◆ **EXERCISE REQUIREMENTS**
How many of the lines below contain "assert"? Answer with that number alone.

◆ **DATASET CONTENT**

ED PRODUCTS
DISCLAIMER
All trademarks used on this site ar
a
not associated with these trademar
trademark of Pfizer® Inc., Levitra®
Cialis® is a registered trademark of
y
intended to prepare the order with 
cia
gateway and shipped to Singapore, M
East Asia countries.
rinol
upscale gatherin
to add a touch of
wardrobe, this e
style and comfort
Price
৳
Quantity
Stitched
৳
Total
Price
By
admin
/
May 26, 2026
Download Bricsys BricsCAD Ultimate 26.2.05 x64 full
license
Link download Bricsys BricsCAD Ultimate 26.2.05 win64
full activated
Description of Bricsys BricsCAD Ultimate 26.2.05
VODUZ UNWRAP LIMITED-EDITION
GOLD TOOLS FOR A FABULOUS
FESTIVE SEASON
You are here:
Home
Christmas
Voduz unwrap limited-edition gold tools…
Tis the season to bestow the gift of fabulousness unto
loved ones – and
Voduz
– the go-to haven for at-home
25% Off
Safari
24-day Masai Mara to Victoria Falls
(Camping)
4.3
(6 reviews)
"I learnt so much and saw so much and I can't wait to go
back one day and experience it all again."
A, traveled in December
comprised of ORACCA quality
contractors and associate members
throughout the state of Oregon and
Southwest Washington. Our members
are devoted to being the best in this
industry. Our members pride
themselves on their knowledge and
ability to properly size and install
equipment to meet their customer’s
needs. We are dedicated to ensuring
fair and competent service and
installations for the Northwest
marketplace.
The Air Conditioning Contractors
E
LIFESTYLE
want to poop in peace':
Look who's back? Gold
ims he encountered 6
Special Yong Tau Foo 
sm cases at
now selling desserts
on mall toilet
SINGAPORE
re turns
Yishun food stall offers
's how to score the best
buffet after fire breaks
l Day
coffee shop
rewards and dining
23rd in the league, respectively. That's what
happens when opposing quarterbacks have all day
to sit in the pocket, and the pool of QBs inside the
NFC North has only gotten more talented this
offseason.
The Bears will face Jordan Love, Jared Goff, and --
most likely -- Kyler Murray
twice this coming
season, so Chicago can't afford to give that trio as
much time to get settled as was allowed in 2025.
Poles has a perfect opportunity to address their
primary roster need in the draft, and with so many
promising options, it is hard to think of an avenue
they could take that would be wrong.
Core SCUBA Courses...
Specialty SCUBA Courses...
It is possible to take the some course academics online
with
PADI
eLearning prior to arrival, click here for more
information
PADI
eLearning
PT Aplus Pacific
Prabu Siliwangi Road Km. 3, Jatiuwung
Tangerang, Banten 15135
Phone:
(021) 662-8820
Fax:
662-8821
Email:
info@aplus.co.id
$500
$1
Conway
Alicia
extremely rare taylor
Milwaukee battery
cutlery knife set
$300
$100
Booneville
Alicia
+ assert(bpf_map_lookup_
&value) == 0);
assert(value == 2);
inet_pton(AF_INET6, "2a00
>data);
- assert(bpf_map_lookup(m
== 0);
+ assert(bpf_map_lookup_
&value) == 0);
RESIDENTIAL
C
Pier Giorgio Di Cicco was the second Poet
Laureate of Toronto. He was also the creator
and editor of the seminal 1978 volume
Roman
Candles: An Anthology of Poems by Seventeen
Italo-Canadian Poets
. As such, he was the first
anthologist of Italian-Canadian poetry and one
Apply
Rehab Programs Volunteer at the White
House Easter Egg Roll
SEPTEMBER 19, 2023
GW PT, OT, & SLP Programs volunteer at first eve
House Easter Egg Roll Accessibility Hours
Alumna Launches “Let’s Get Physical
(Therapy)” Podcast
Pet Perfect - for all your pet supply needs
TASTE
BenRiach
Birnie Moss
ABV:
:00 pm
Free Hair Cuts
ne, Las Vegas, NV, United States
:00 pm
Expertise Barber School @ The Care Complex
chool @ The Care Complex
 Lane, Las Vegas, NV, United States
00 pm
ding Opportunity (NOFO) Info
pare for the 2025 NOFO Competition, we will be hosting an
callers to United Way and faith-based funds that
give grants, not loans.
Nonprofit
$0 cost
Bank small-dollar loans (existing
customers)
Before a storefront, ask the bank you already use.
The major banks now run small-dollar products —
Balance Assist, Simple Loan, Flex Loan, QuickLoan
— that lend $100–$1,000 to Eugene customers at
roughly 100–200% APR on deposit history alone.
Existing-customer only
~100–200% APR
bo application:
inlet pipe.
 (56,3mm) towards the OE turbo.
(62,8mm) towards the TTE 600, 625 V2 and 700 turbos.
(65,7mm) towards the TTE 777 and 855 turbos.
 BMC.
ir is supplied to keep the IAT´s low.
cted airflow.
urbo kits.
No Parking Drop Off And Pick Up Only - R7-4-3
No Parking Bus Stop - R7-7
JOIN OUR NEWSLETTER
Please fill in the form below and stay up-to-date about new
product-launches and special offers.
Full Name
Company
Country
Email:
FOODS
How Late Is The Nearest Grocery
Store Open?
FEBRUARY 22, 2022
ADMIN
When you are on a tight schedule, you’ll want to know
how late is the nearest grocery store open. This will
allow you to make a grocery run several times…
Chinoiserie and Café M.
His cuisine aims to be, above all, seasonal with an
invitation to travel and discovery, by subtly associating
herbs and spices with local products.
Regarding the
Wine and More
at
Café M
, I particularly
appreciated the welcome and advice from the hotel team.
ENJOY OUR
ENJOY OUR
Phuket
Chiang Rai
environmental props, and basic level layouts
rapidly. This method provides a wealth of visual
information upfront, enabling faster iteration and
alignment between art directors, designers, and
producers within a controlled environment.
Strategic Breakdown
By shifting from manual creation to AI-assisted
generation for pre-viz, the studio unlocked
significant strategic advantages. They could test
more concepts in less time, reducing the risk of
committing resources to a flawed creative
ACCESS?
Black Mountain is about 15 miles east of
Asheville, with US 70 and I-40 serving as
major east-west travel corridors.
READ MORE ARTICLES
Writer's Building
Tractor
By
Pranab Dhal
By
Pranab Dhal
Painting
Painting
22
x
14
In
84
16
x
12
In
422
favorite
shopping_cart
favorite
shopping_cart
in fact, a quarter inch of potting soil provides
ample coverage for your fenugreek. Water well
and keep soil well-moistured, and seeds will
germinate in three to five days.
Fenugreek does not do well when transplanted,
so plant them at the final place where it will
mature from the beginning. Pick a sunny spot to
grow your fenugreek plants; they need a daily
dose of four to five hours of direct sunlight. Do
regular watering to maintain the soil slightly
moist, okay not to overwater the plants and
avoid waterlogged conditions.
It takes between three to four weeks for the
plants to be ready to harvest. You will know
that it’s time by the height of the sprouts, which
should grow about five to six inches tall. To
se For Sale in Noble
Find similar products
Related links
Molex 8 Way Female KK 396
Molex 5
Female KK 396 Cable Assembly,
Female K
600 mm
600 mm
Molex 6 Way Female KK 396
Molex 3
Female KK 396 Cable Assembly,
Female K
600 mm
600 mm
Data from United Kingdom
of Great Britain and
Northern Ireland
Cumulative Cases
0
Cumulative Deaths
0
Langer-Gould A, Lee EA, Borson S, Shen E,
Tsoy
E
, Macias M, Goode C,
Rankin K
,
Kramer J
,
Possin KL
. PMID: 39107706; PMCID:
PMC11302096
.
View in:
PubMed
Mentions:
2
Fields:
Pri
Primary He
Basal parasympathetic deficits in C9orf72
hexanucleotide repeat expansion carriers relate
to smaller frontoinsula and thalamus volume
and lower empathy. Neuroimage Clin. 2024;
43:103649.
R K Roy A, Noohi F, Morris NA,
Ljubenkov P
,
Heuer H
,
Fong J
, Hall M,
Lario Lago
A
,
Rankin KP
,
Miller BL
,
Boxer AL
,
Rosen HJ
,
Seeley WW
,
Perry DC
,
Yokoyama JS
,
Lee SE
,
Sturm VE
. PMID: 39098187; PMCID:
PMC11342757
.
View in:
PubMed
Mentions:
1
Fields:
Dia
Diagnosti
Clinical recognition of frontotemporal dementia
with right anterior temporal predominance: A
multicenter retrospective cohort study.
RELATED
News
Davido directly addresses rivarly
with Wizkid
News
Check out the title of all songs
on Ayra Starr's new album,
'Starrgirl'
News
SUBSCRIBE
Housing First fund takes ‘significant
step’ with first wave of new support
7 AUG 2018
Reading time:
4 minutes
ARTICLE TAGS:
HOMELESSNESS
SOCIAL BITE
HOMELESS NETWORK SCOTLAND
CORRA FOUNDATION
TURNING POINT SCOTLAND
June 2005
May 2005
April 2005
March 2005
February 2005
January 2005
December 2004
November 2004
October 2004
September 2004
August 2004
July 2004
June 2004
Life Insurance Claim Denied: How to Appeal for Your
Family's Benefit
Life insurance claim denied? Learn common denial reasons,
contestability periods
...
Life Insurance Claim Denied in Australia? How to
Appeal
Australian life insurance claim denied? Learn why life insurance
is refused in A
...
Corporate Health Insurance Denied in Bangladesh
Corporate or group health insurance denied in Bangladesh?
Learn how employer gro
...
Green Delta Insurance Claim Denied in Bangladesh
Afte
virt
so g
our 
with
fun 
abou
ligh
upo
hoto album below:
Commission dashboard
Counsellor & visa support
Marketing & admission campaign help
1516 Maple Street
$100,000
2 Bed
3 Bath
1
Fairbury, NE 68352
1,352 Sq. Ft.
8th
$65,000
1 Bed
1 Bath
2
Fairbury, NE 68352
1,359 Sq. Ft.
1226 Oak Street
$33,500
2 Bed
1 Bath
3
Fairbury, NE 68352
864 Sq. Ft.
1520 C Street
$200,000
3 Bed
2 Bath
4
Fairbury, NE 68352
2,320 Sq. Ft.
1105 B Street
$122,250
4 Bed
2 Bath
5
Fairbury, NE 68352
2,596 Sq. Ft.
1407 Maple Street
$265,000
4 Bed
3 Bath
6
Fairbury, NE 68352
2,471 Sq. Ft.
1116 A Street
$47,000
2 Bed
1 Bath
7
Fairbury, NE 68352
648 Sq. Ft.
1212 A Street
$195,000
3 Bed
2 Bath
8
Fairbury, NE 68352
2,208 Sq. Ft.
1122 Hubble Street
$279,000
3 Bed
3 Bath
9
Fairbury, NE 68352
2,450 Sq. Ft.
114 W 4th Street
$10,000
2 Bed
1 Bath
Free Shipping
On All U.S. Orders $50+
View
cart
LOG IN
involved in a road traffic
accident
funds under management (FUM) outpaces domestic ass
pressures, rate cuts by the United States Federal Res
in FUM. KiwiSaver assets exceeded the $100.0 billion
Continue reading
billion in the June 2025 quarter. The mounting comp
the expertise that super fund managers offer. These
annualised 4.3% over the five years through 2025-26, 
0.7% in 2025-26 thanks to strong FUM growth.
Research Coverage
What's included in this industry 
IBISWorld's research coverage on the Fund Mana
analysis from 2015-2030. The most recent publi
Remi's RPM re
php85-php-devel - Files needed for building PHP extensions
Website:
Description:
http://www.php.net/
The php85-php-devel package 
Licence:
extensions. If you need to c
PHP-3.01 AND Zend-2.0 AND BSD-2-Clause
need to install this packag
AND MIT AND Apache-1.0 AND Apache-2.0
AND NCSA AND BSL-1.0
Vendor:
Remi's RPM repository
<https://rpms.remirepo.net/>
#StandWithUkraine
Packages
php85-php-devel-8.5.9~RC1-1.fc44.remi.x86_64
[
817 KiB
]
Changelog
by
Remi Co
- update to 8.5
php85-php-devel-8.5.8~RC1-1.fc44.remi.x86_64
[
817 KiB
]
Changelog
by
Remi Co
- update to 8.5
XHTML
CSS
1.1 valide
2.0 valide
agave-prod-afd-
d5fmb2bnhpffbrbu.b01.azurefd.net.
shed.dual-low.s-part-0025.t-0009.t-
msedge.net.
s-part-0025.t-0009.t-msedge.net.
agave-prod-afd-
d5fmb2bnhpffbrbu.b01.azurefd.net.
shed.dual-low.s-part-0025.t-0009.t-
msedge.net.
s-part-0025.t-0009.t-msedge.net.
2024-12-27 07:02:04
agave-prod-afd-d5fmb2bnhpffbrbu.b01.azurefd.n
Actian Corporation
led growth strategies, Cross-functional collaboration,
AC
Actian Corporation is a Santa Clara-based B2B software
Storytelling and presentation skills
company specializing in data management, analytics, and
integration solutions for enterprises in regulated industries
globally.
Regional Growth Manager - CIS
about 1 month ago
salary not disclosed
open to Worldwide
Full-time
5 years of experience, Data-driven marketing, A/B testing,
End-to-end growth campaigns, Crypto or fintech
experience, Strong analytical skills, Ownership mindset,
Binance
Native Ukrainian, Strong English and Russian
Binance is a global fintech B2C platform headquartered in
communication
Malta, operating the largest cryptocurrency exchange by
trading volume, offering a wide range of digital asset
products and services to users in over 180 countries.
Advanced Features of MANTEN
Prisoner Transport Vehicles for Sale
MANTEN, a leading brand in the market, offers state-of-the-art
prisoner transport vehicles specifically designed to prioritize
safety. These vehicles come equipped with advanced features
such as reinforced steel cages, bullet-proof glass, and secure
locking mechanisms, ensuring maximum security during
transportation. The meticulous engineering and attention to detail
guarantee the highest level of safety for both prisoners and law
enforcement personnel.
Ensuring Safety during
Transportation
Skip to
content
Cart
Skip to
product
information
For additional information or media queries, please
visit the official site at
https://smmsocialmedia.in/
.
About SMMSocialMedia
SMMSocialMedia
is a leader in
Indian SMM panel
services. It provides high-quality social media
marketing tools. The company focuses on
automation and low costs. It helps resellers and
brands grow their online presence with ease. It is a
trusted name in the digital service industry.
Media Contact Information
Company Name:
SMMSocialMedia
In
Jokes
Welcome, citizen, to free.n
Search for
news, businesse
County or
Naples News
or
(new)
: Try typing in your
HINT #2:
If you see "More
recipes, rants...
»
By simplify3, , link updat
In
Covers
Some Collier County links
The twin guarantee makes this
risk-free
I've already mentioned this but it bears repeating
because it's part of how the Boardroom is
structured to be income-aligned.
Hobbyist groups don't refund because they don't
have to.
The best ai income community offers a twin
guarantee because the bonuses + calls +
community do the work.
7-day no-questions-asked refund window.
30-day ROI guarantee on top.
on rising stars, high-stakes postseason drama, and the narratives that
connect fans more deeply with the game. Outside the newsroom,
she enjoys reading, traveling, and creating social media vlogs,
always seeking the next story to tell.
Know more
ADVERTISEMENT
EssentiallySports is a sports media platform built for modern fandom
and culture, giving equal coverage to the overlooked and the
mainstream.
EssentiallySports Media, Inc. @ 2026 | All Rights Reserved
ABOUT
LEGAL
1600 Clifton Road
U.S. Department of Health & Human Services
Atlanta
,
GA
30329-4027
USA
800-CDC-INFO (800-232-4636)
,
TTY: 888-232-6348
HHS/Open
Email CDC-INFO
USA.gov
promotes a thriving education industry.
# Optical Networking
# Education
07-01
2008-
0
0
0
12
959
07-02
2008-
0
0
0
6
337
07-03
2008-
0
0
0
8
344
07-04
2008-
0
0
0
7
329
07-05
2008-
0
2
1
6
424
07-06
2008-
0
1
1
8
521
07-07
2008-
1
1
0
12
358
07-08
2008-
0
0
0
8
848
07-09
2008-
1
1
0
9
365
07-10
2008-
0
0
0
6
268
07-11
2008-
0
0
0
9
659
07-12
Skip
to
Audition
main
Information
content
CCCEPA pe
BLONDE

◆ **SOLUTION TO THE EXERCISE**
4